In-Silico Data Based Machine Learning Technique Predicts Premature Ventricular Contraction Origin Coordinates

Andony Arrieula1, Hubert Cochet2, Pierre Jaïs2, Michel Haïssaguerre2, Nejib Zemzemi3, Mark Potse4
1Inria Bordeaux Sud Ouest, 2IHU Liryc, 3Inria Bordeaux Sud-Ouest, 4Université de Bordeaux


Premature ventricular contractions (PVCs) occur when the heartbeat is initiated in the ventricles rather than by the sinoatrial node. While isolated PVCs are usually harmless, frequent PVCs can induce ventricular fibrillation or tachycardia and must be treated. When PVCs cannot be suppressed with drugs, catheter ablation is an option. To prepare an ablation procedure, cardiologists need an initial estimate of the PVC origin.

We tested a machine-learning method to localize PVCs using a database of ECGs paced at known locations in 7 virtual patients.

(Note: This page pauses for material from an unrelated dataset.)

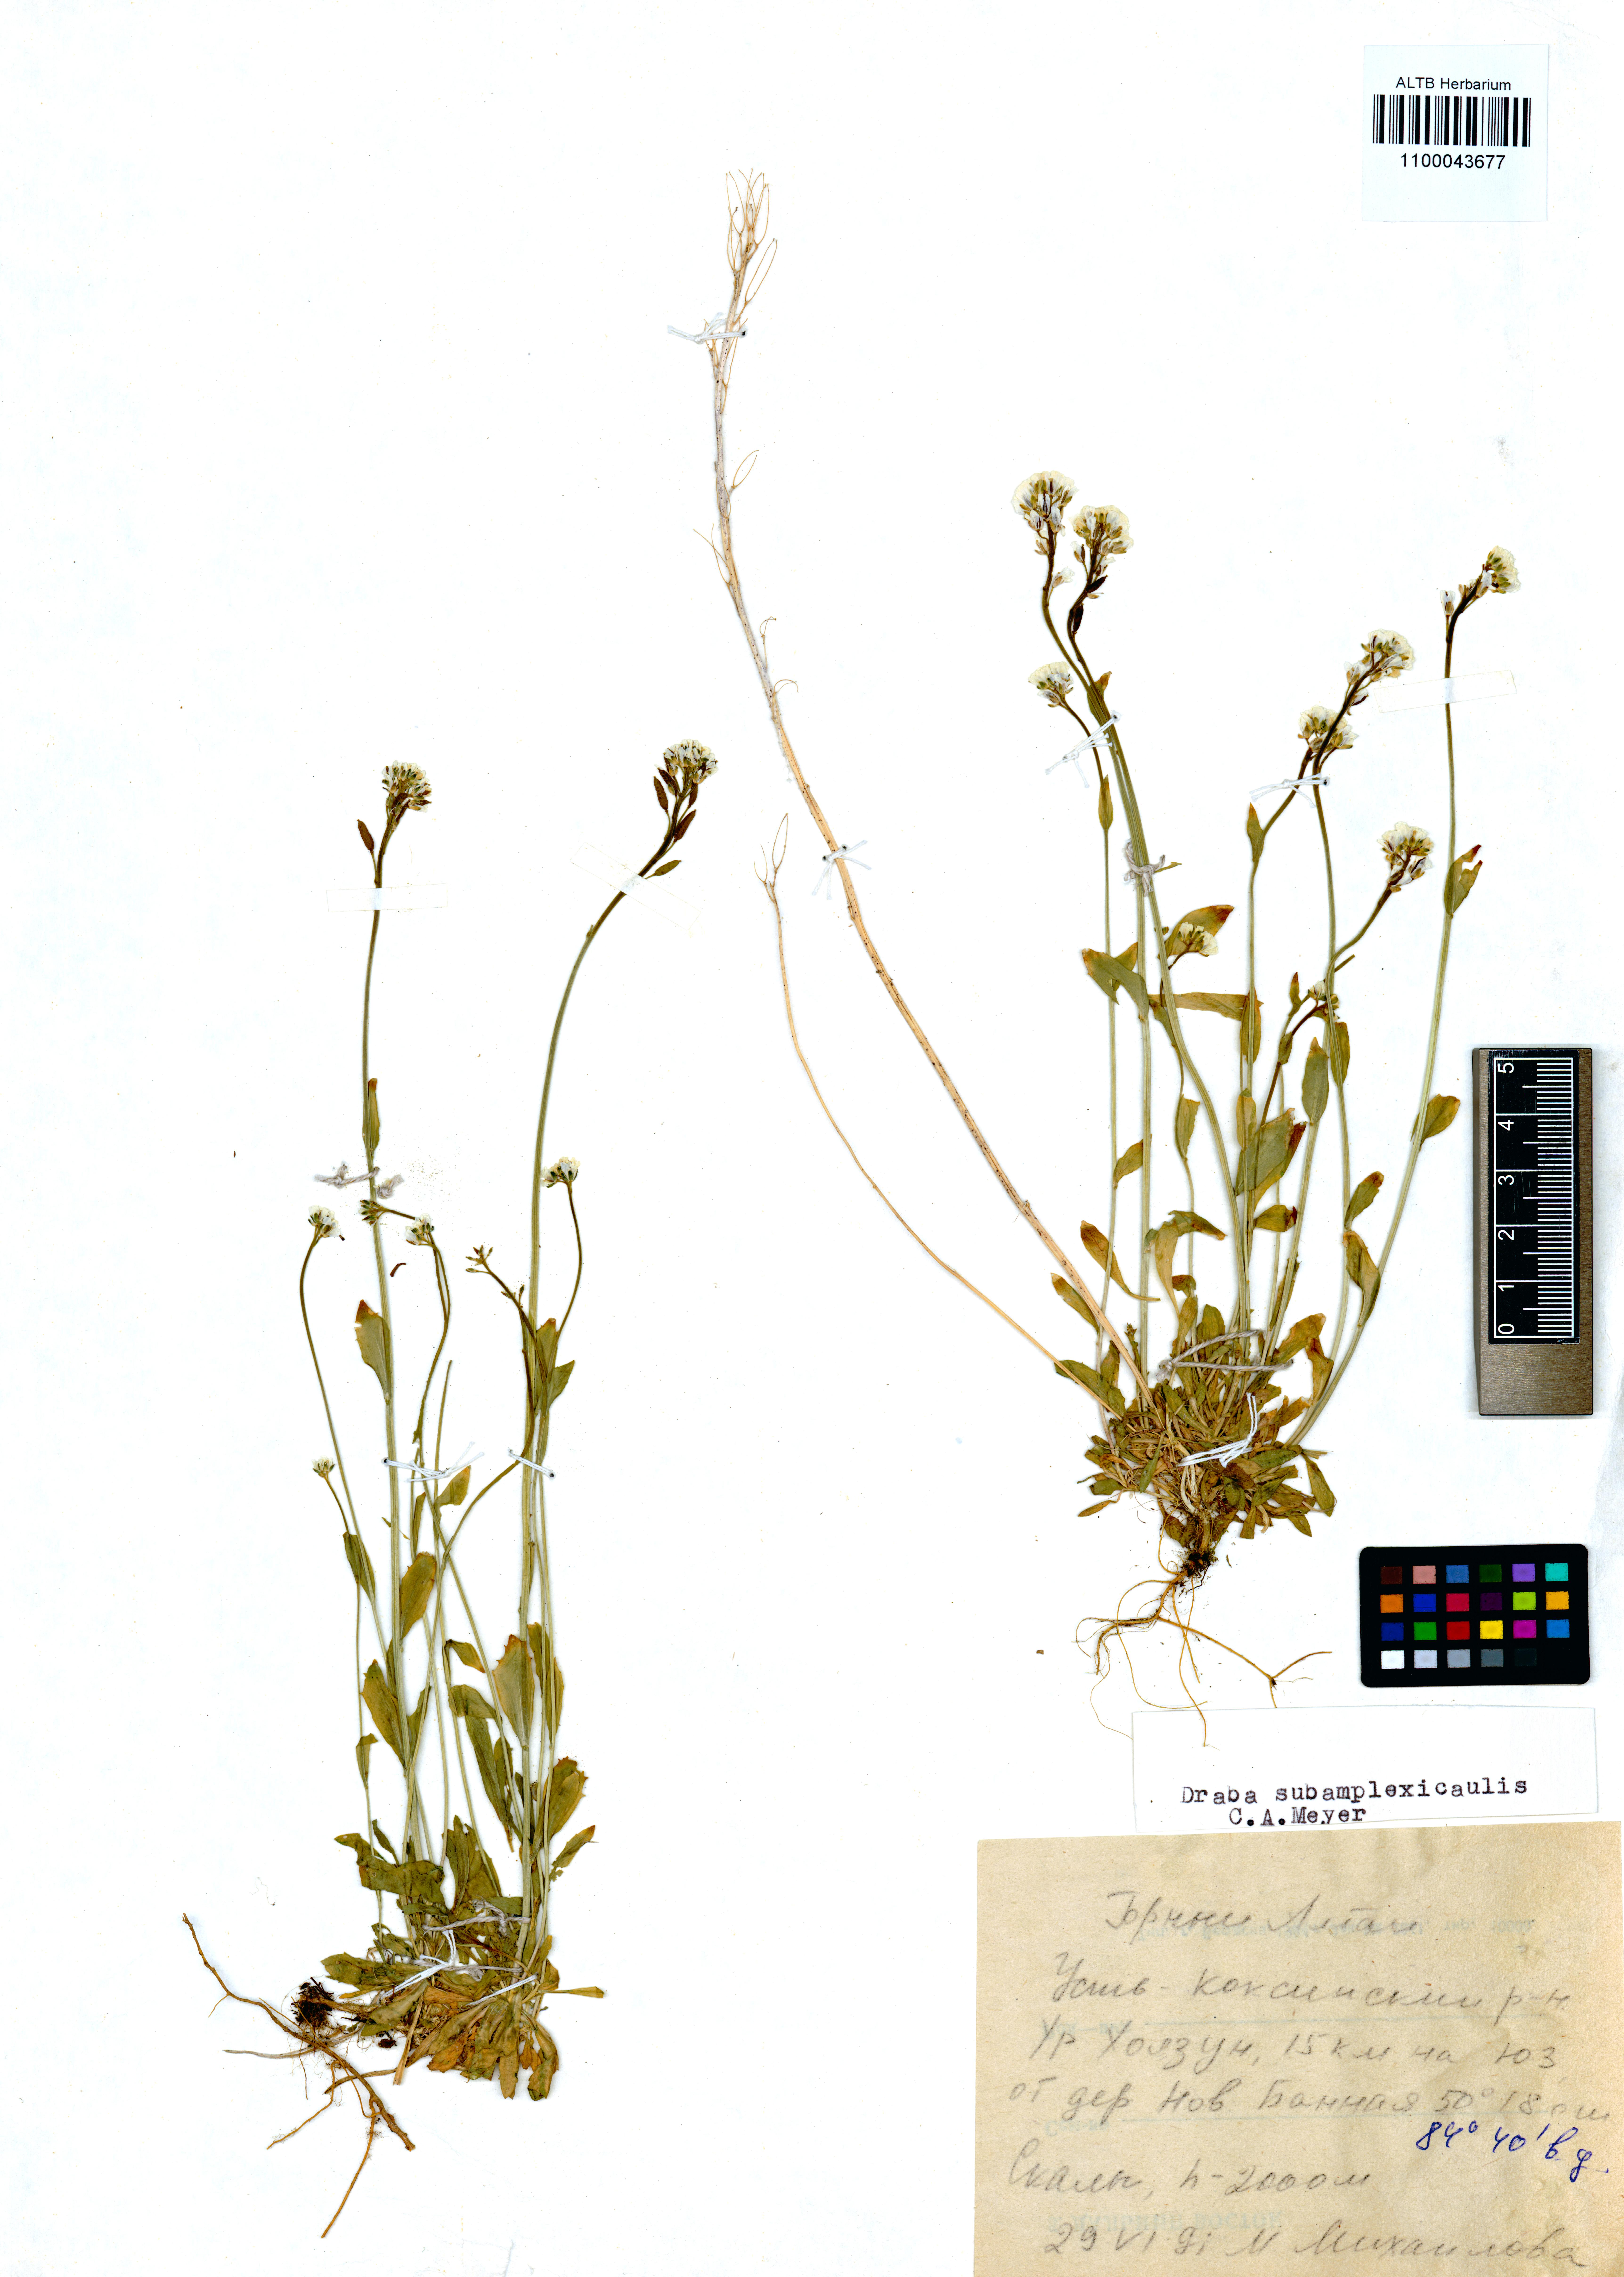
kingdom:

For each patient a mesh was created from cardiac imaging data and pacing locations were translated to a reference mesh. We extracted 7 voltage-based and timing-based features from the QRS complexes of the paced beats and used the Gradient Boosting method to learn the relation between these features and the origin coordinates. The model was trained repeatedly with upto~6 patients, and tested on the remaining patients.

For all the cases, increasing the number of patients in the training set increased the accuracy on the tested patient, and an optimal number of 25 pacing sites per patient was found, giving us a mean prediction error of about 15mm.

We conclude that our method gives useful information to efficiently start a catheter ablation procedure. It can be complemented with an intra-procedural method that uses the patient's own paced beats to refine the prediction. Furthermore, the accuracy of the method can be improved by increasing the number of patients in the database.